We often convert one thing into another, such as a closet into an expanded bathroom or an unfinished basement into a multi-functional space for multi-generational living. Still, a closet is a closet. It does not pretend to be something it isn't. Likewise with a bathroom. It serves the purpose of a bathroom, no matter how it is improved or how lovely it appears to the eye of the owner.
The kitchen is a different animal, however. Food is stored and prepared there as always, but now the kitchen takes on different roles: a place to eat, to congregate, to pay the bills, to charge your electronic devices, tackle homework, and so forth. The square feet dedicated to a kitchen has expanded as well, from the cramped basics to culinary school productions that overlap other living areas. Which design principles apply to this versatile space? Hide the appliances or leave them exposed? Is a kitchen still a kitchen?

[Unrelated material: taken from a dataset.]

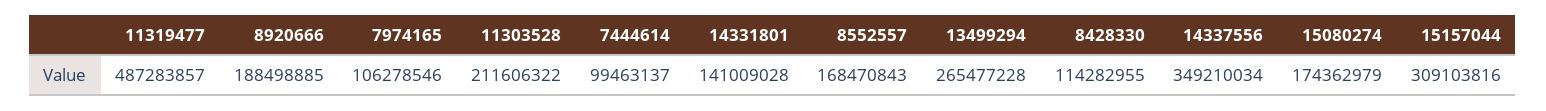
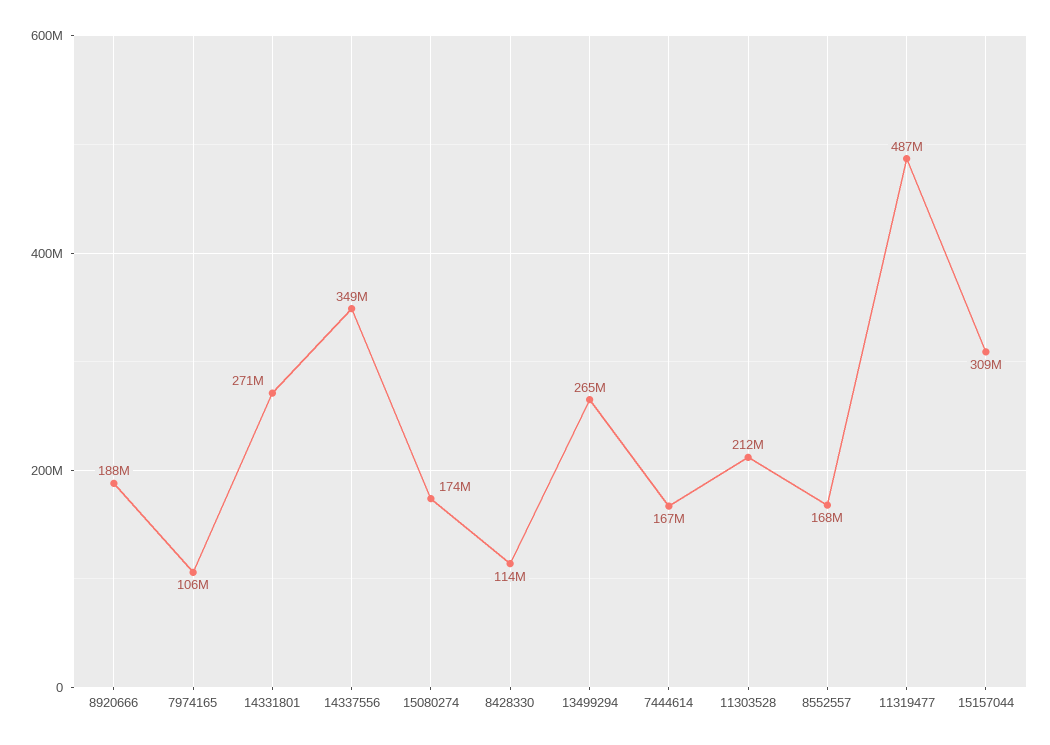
7444614: 99463137 -> 167000000
14331801: 141009028 -> 271000000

Even though we use kitchens differently these days, we like to see the symbols of the kitchen as a reminder of its first purpose. A kitchen is defined to some extent by the appliances. Concealing them behind cabinetry seems labored, especially if the owners use the kitchen as a kitchen rather than as an art object. We sometimes see amazingly crafted cabinetry covering all the appliances in a high-end kitchen, and just as we are enjoying the sleight-of-hand trick, our eyes fall to the inevitable La Cornue or Wolf range (no pricy kitchen can exist without one of these!). 750 pounds or more of hulking stainless steel. Naked. Massive. The magic show is over. A kitchen is still a kitchen.